Jika dulu Anda belum percaya Yesus yang bangkit, Anda hanya berpikir bagaimana caranya mengeruk keuntungan yang sebesar-besarnya dengan menghalalkan semua cara. Namun, kini setelah Anda percaya Kristus Anda berpikir, “saya percaya bahwa usaha ini adalah amanah yang Tuhan percayakan kepadaku, maka aku akan memproduksi barang dengan kualitas yang baik agar pemakainya nyaman dan aman, aku akan membayar pajak dengan jujur dan aku akan berbagi kesejahteraan dengan semua karyawanku. Inilah pembaruan hidup, Anda telah bangkit bersama Kristus! Kebangkitan dapat terjadi di semua aspek kehidupan.
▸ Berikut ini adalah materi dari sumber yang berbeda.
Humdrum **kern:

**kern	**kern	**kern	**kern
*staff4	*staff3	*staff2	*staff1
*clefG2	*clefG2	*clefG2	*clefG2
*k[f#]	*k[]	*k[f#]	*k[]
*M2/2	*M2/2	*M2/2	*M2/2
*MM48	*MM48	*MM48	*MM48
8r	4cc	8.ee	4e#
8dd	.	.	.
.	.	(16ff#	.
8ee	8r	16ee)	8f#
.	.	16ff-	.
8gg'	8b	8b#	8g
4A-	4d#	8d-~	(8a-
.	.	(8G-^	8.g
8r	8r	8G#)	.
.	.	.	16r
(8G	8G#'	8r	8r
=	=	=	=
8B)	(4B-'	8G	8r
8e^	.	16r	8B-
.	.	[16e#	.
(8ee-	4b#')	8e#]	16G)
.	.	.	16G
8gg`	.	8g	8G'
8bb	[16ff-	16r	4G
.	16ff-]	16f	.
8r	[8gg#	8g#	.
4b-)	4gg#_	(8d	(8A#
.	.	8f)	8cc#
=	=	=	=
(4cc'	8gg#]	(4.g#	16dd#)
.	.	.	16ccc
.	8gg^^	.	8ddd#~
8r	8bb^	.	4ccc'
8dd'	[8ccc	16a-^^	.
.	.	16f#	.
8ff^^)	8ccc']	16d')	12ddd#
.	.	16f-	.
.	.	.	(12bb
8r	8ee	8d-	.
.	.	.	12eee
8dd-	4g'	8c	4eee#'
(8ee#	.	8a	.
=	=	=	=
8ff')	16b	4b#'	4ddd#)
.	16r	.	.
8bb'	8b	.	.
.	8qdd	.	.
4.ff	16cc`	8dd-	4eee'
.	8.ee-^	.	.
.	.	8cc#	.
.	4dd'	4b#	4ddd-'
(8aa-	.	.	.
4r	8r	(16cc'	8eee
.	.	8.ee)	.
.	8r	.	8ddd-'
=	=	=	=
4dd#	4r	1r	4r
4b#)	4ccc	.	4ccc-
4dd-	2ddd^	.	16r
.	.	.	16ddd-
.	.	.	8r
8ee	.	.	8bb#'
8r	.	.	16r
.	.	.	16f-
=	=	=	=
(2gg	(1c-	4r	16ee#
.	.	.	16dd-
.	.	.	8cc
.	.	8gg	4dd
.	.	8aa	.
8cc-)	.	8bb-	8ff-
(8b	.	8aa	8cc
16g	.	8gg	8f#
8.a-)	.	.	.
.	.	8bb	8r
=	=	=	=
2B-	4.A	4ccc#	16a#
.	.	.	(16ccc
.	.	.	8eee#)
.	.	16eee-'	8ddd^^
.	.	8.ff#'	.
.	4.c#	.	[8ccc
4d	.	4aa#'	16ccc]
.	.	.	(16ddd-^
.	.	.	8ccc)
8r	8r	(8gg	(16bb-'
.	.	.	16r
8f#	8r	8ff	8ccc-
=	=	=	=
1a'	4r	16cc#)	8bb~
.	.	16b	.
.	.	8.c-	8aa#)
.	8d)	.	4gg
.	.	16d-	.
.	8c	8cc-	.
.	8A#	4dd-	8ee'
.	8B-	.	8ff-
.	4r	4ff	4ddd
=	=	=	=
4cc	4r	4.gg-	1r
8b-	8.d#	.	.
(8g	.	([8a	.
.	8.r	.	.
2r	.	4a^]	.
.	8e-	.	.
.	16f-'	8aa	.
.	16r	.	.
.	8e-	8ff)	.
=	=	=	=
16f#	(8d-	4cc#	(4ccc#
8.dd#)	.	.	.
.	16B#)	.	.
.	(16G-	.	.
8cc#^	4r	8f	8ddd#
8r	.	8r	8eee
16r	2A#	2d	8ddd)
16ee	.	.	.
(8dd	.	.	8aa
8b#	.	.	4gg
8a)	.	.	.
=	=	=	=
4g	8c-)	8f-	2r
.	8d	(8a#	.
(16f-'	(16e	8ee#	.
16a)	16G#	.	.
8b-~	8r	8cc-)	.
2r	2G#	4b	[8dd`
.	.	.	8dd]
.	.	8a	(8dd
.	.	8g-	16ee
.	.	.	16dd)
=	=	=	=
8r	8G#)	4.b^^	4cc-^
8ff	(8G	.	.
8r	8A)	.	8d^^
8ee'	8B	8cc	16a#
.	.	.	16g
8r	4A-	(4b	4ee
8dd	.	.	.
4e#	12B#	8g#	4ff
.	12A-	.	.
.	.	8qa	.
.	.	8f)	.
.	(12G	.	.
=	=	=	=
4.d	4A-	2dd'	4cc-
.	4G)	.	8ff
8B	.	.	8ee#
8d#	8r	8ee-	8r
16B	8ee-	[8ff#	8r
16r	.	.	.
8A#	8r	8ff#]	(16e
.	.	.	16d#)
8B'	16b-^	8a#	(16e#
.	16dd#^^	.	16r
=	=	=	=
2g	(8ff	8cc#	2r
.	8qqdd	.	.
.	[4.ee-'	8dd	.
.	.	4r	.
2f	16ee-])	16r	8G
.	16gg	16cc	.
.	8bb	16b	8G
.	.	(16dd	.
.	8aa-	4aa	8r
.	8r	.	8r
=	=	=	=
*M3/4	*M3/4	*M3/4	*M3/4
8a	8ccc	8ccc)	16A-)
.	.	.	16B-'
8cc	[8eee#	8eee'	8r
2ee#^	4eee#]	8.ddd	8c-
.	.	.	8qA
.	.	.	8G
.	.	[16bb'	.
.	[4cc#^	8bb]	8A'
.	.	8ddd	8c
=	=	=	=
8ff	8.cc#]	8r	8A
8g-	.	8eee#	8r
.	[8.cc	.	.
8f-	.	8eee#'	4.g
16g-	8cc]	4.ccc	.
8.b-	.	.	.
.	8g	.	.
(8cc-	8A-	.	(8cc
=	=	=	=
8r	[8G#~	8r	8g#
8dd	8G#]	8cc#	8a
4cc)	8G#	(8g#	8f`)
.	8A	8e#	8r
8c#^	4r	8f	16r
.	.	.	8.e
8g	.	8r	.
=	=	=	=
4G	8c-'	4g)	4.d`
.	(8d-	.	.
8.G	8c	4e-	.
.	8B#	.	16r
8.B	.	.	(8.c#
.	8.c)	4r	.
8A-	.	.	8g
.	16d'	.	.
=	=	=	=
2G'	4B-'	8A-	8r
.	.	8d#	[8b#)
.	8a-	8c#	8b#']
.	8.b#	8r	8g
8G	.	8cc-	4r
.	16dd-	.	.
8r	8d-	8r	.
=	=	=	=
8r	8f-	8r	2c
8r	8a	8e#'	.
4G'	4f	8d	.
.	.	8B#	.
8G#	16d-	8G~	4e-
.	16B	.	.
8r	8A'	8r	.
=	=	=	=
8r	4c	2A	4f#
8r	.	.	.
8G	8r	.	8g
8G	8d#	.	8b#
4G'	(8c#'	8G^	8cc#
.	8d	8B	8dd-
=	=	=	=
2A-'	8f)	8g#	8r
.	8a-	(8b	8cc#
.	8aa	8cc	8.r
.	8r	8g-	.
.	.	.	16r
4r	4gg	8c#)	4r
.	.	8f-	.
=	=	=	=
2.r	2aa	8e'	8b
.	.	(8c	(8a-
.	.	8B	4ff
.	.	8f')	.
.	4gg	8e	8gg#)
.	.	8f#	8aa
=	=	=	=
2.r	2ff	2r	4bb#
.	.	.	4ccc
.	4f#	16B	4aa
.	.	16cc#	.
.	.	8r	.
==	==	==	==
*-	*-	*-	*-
Untuk mengalami kebangkitan tidak selalu menyenangkan. Tidak ada kebangkitan tanpa kematian! Anda harus mengalami pase keluar dari ruang nyaman dan aman seperti  yang dilakukan oleh Petrus ketika ia pergi kepada “bangsa lain”, Kornelius agar ia mengenal Kristus. Berbagi dan menanggalkan egoisme dan egosentrime tidaklah mudah. Namun, ketika Anda berhasil melakukannya percayalah Anda akan merasakan betapa bahagianya hidup di jalan Tuhan. Betapa bahagianya hidup bukan lagi sebagai srigala bagi sesama, betapa bahagianya jika Anda melihat orang yang Anda tolong kini ia juga menjadi penolong bagi yang lain, betapa bahagianya jika Anda berguna sebagai alat di tangan Tuhan. Itulah kebangkitan!